Cryptography, with provenance.
Ed25519 signatures. AES-256-GCM for symmetric. TLS 1.3 for transport. Your keys in your KMS. Post-quantum migration strategy in place. This is the specific cryptographic posture of the Veridra platform.
Cryptographic choices compound over time. The ones we make today will still be verifiable in 2033 when a regulator opens a case about a 2026 decision.
Signature layer — the evidence foundation
Every signed Veridra record uses Ed25519 as the primary signature algorithm. Ed25519 is specified in RFC 8032, has fast verification, small signature size (64 bytes), and resistance to side-channel attacks. ECDSA P-256 is supported for legacy compatibility only, not for new deployments.
Signatures are over RFC 8785 JSON Canonicalization Scheme output — a deterministic serialization that eliminates ambiguity about what exactly was signed. This matters for long-term verifiability: a signature over canonical JSON can be verified years later without guessing at the original byte-for-byte form.
Why Ed25519 specifically
- Fast verification on regulator hardware — an auditor's laptop can verify tens of thousands of signatures per second.
- Small signature size — packs deliver quickly even at scale.

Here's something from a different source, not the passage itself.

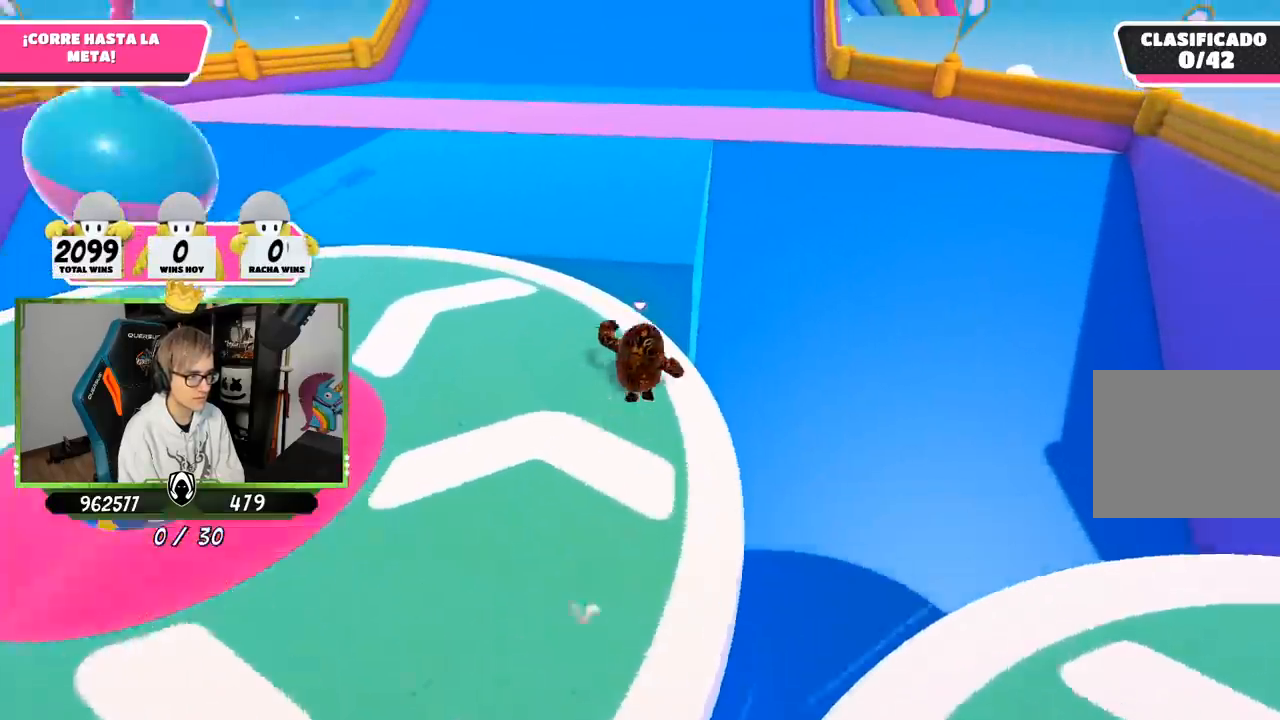
{"buttons": [], "left_stick": "up", "right_stick": "up", "events": [[133, "CROSS", "down"], [300, "CROSS", "up"], [467, "right_stick", "up"]]}
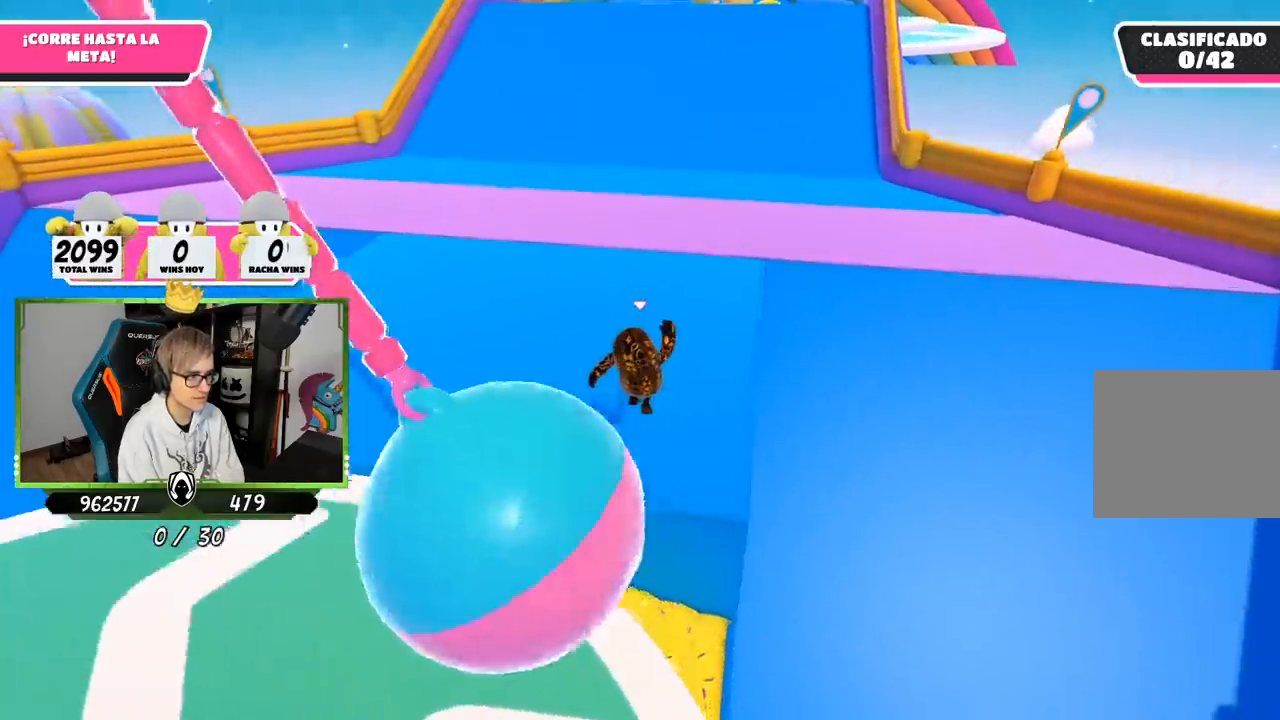
{"buttons": [], "left_stick": "up", "right_stick": "up", "events": []}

- No nonce reuse failure mode (Ed25519 is deterministic; ECDSA requires careful nonce handling).
- Broad library support across the SDK ecosystem — Python, Node, Go, Java all have well-audited implementations.

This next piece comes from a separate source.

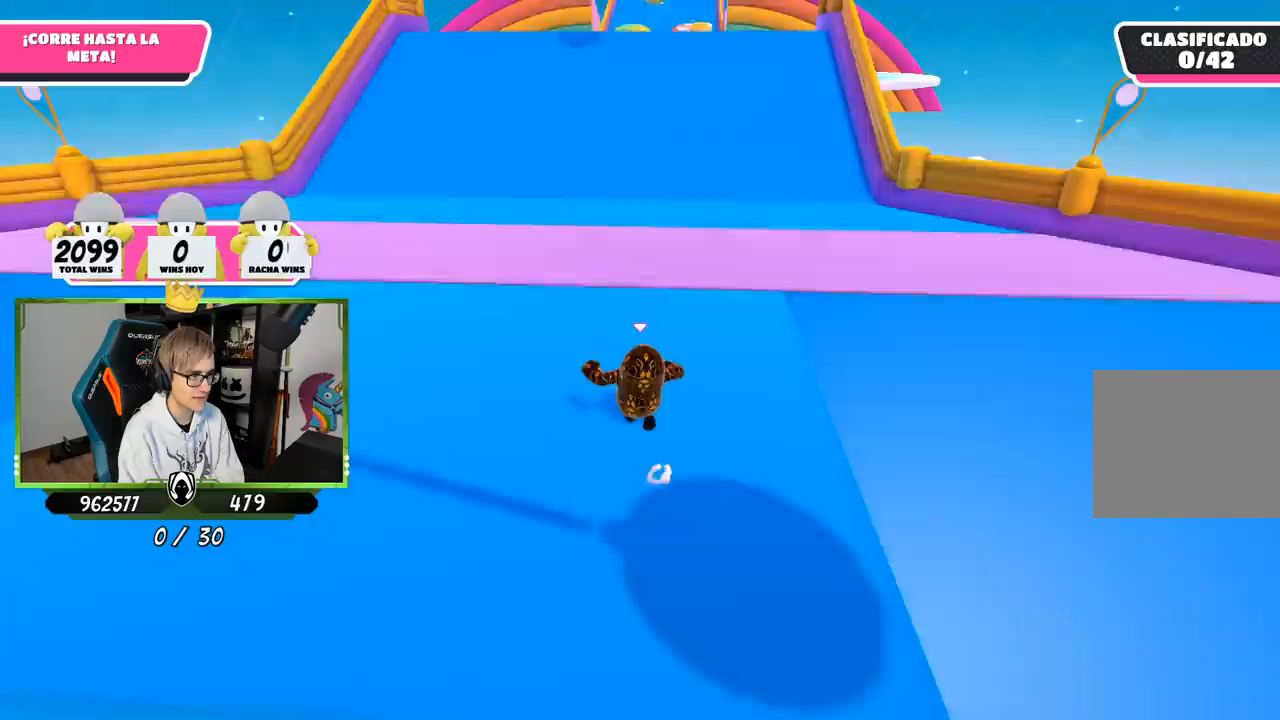
{"buttons": [], "left_stick": "up", "right_stick": "center", "events": [[133, "right_stick", "center"]]}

- Standardized in RFC 8032, implemented in NIST FIPS 186-5.
Symmetric encryption
For data-at-rest encryption where Veridra holds keys: AES-256-GCM. For mobile and constrained environments: ChaCha20-Poly1305. Key derivation uses HKDF for context binding and Argon2id for password-adjacent material. All authenticated encryption; no unauthenticated encryption modes anywhere in the stack.
Transport
TLS 1.3 only for new deployments, with modern cipher suites (AES-GCM and ChaCha20-Poly1305). TLS 1.2 is permitted only for approved legacy integrations from customers with specific constraints, with a restricted cipher suite list. No SSLv3, no TLS 1.0, no TLS 1.1, no RC4, no 3DES, no export ciphers. Perfect forward secrecy is a hard requirement.
Hashing
SHA-256 as the primary hash for all content addressing, input hashing, and Merkle log construction. SHA-384 and SHA-512 are supported for specific use cases (notably where FIPS 140-3 level 3 requires them in customer-configured deployments).
Key management
Signing keys live in your KMS
Long-lived signing keys never enter Veridra infrastructure. They live in your AWS KMS, Azure Key Vault, GCP KMS, HashiCorp Vault, or PKCS#11 HSM. Veridra's key-broker service requests signatures over canonicalized records; the KMS performs the signing; the signature comes back and is appended to the decision record. If you revoke the signing grant, Veridra immediately loses the ability to sign new decisions. Your custody; our service.
Short-lived signing grants
Key-broker grants are time-bounded to 10 minutes maximum. Each grant is scoped to a specific signing context. Grant issuance is logged in both your KMS audit trail and Veridra's internal audit log, with cross-verifiable timestamps.
Key rotation
Default rotation is quarterly; customer-configurable up to monthly or as-needed. Pre-rotation signatures remain verifiable using the prior public key (published and cross-signed by the new key). Rotation events themselves are signed and logged to the transparency log, so the rotation record itself is evidence.
Post-quantum strategy
Ed25519 is classically secure but post-quantum vulnerable — like all current asymmetric signature schemes in production. Our strategy is hybrid signatures through a transition window: as NIST-standardized post-quantum signature schemes (ML-DSA / FIPS 204) mature, we will offer parallel signing paths that produce both classical and PQ signatures over the same canonical record. This preserves verifiability of historical records (classical) while adding future-secure signing (PQ) for new records. Timeline aligned with NIST final standards and library maturity.